News Story

Michigan Employment Up, Food Stamps Down

No government program can substitute for strong economic growth

The number of people who receive food stamps in Michigan reached an 11-year low, according to an analysis by the Mackinac Center for Public Policy.

As of November 2018, a little more than 1.2 million Michiganders receive benefits through the federally funded Supplemental Nutrition Assistance Program (SNAP), otherwise known as food stamps. That’s the lowest number since 2007, when there were about 500 fewer recipients. Michigan saw the number of people on food stamps peak in 2011, when it reached nearly 1.9 million. That number has been on a steady decline since, decreasing by about 100,000 every year.

In 2017, roughly 1.38 million Michigan residents received food stamps. Between 1997 and 2004, there were fewer than a million recipients every year.

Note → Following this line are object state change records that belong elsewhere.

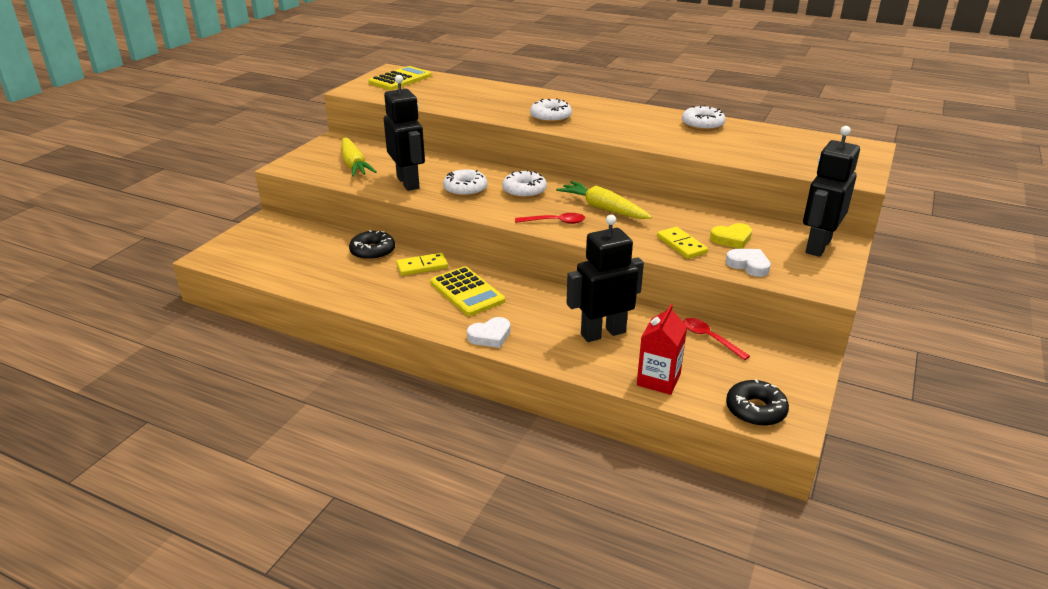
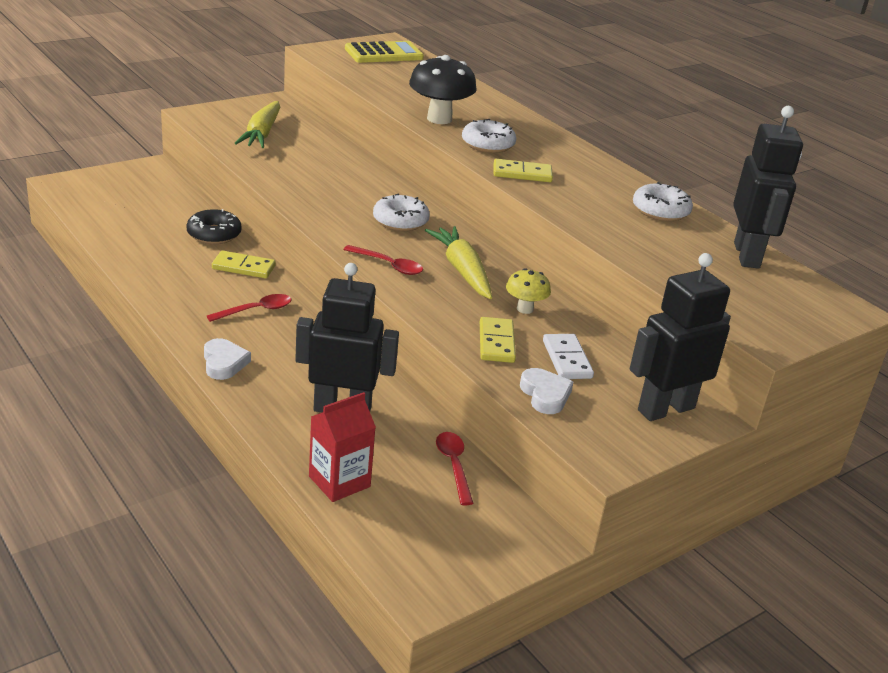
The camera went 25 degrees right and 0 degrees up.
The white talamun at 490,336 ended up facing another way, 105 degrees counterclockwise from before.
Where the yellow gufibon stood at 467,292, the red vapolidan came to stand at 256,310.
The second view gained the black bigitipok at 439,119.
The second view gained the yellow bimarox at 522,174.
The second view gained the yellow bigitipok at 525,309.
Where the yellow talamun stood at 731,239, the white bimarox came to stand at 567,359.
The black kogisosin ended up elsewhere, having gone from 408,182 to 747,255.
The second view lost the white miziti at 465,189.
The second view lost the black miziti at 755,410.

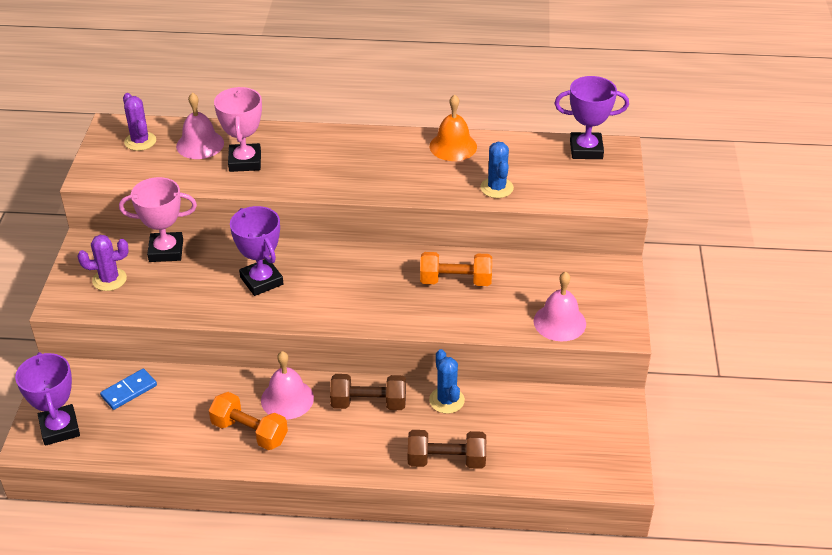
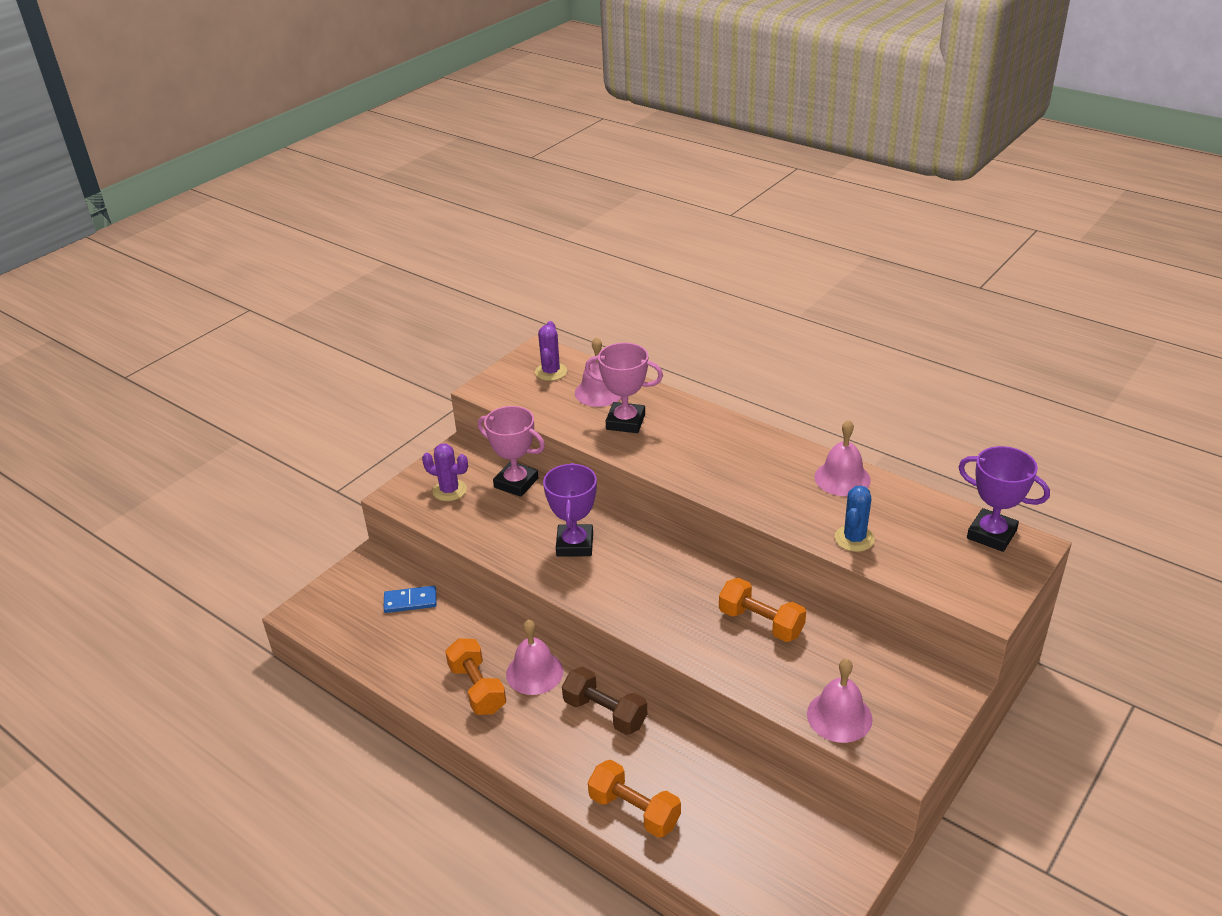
The camera went 35 degrees right and 5 degrees down.
The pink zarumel at 245,161 ended up facing another way, 75 degrees clockwise from before.
What was the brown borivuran at 446,460 turned into the orange borivuran at 634,810.
What was the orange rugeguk at 453,146 turned into the pink rugeguk at 842,478.
The second view lost the purple zarumel at 59,428.
The second view lost the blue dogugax at 446,400.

The Michigan economy and employment rates have been performing better in recent years, which analysts say has been a key factor in the decrease in the number of food-stamp recipients. The state had a 14.6 percent unemployment rate in June 2009, during the Great Recession, but it has steadily dropped since then. The state’s unemployment rate is now 4.0 percent, which exceeds the national rate of 3.9 percent.

“The Michigan economy is doing very well, with especially strong wage growth in lower-wage industries like retail trade and restaurants, bars, and hotels,” Don Grimes, a senior research specialist at the University of Michigan, said.

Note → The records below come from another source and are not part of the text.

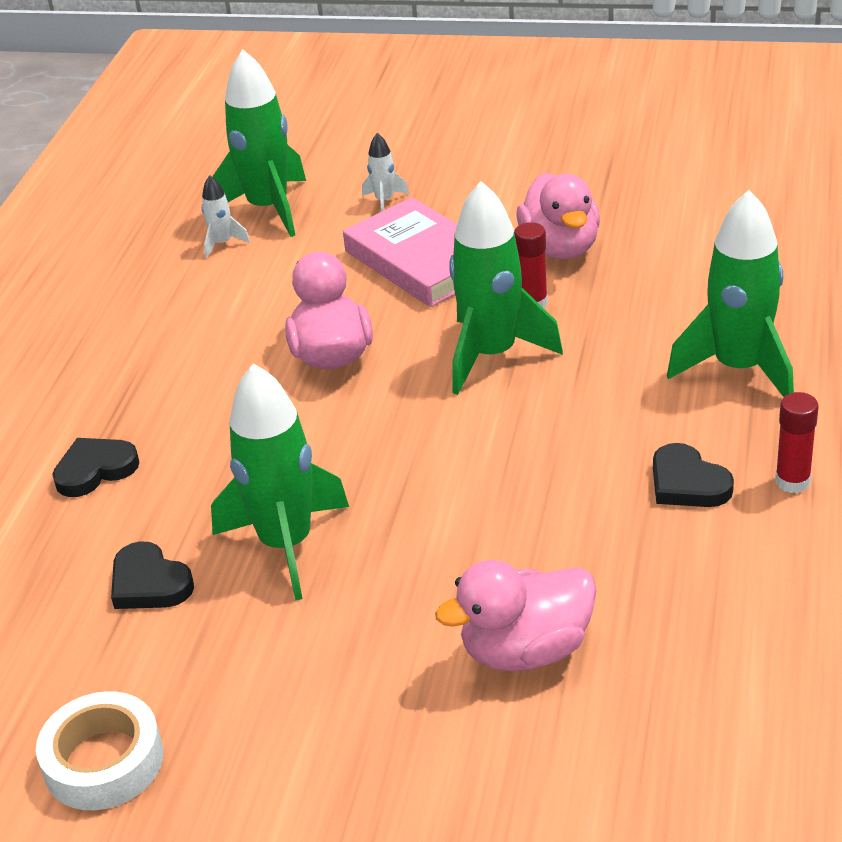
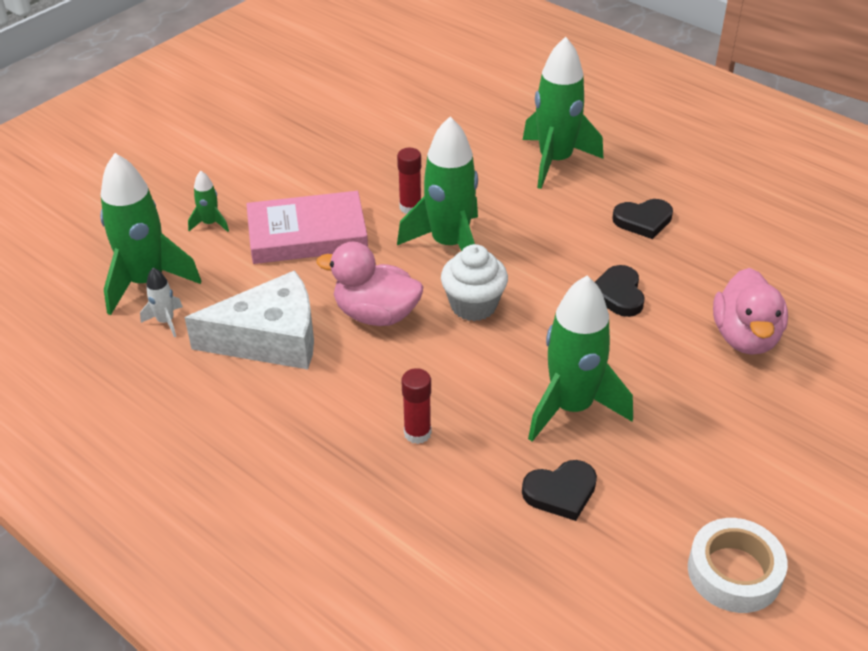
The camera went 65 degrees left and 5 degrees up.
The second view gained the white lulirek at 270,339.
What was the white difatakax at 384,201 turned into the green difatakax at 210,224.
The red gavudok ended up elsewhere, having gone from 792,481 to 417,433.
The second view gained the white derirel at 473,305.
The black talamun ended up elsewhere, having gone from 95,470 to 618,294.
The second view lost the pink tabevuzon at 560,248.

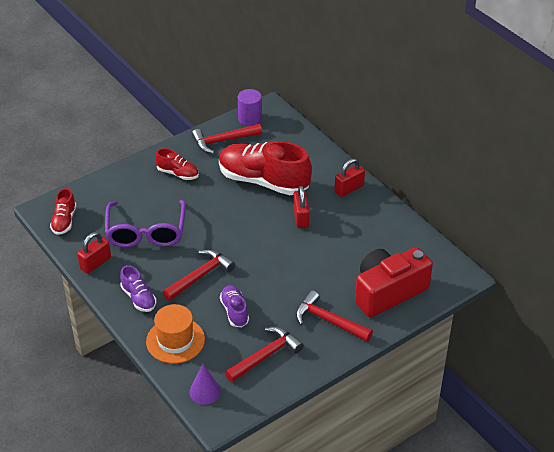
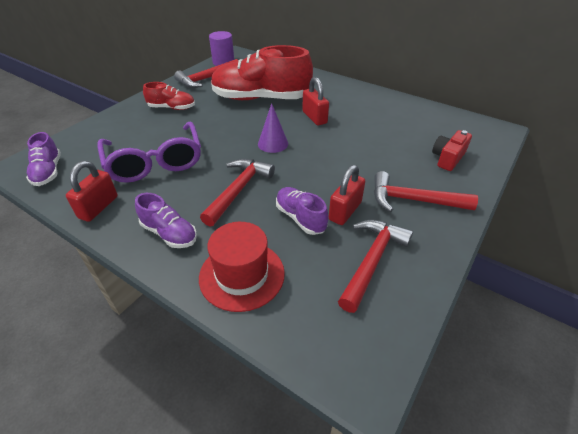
The camera went 20 degrees left and 0 degrees up.
What was the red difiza at 64,221 turned into the purple difiza at 48,172.
What was the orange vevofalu at 175,340 turned into the red vevofalu at 242,275.
The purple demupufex ended up elsewhere, having gone from 205,391 to 273,143.
The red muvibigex ended up elsewhere, having gone from 349,189 to 345,211.
The size of the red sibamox at 388,292 changed by a factor of 0.49.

“The very low unemployment rate also shows that the labor market is very tight, so many people who previously were out of the labor force because they did not think they could get hired have moved back into the labor force and are now getting hired,” he added. “So while I can’t say that the strong labor market and increasing wages are the sole reason for the decline in food stamps usage in Michigan, they had to have been a big contributing factor.”

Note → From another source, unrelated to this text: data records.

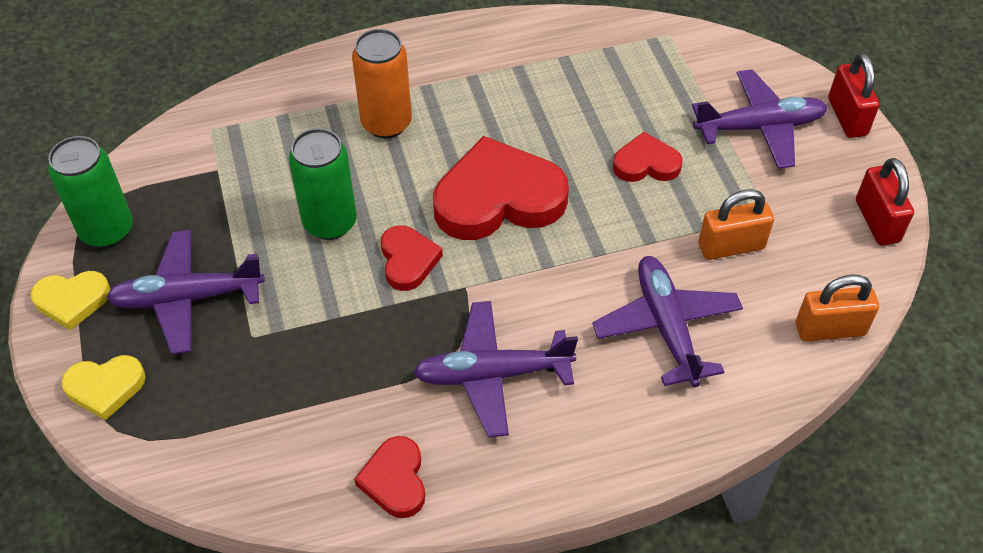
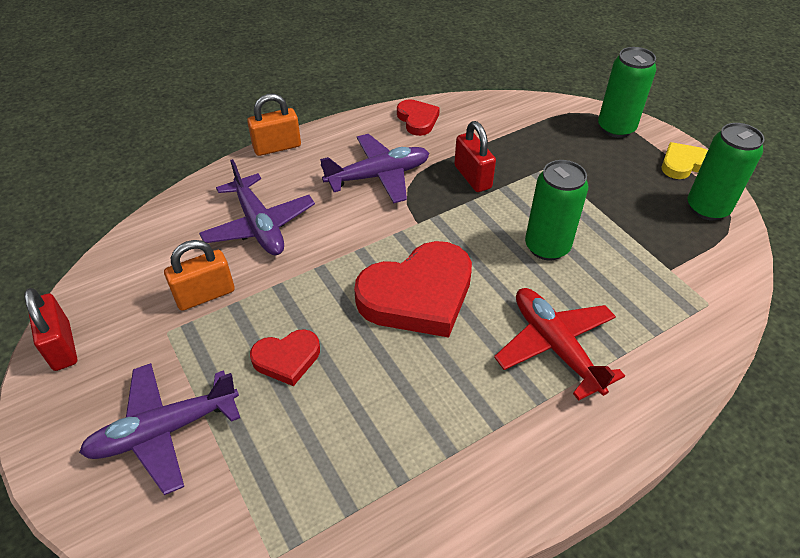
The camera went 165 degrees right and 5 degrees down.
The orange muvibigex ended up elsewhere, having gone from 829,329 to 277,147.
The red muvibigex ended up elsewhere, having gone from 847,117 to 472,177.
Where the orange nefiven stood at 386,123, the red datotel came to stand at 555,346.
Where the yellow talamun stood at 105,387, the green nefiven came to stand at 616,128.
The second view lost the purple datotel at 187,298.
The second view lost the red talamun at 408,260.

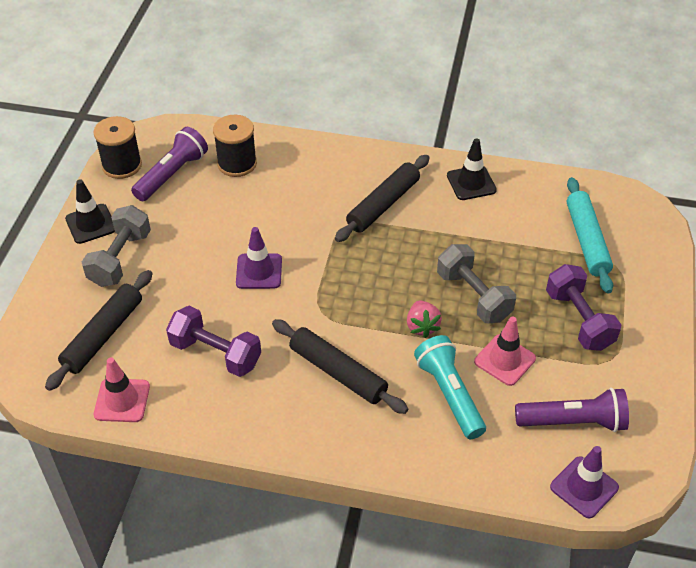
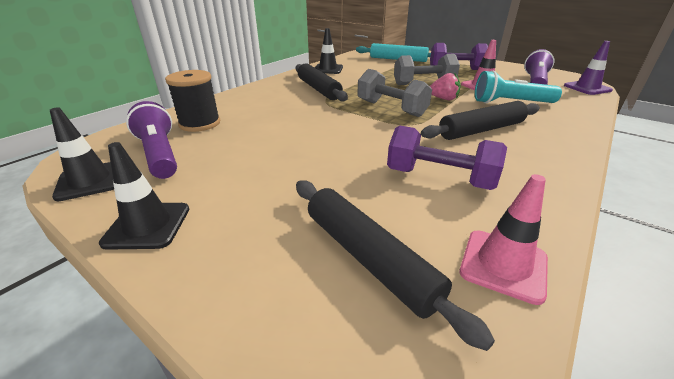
The camera went 65 degrees left and 15 degrees down.
Where the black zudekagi stood at 122,165, the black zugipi came to stand at 90,181.
The grey borivuran ended up elsewhere, having gone from 120,259 to 391,108.
The purple borivuran at 215,353 ended up facing another way, 60 degrees clockwise from before.
The second view lost the purple zugipi at 259,271.

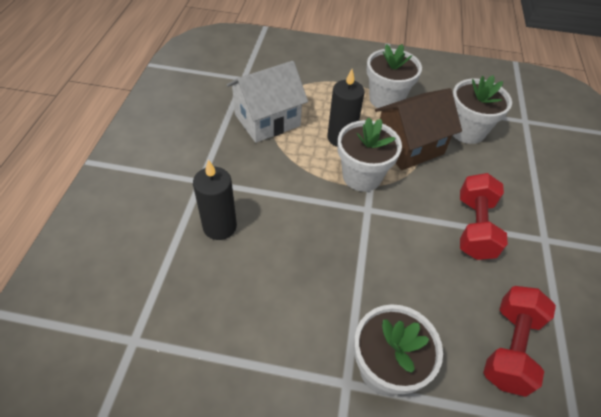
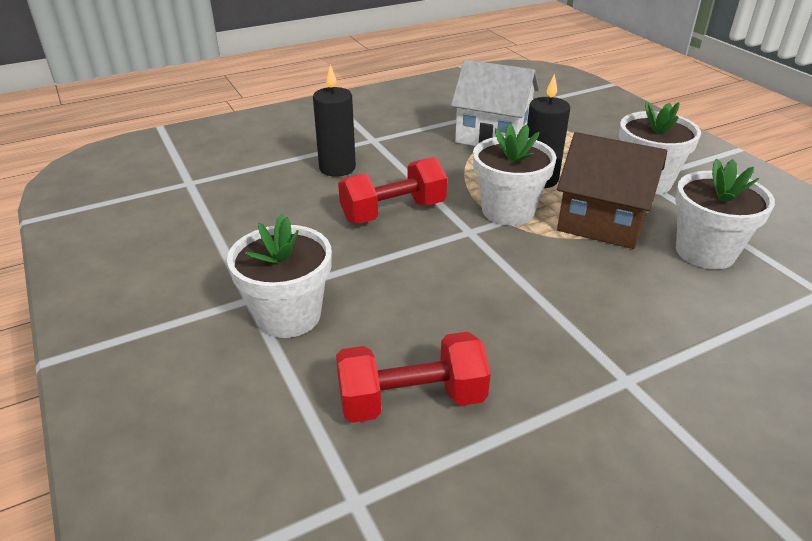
The camera went 55 degrees right and 15 degrees down.
The red borivuran ended up elsewhere, having gone from 474,227 to 393,212.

Peter Ruark, a senior policy analyst for the Michigan League for Public Policy, agreed that employment growth is a key factor.

A decrease in unemployment, he said, will generally correlate with a decrease in food stamp recipients because food stamps usage tends to decrease when the needs of Americans do. Although it is uncertain whether new jobs always pay more, he said it still is a good sign that people are getting back to work.

In October of last year, work requirements for food stamp recipients went into effect. The policy requires able-bodied adults between 18 and 49 years of age and without young children to work 20 hours a week on average, or fulfill a similar requirement, such as work training or volunteering for a charity.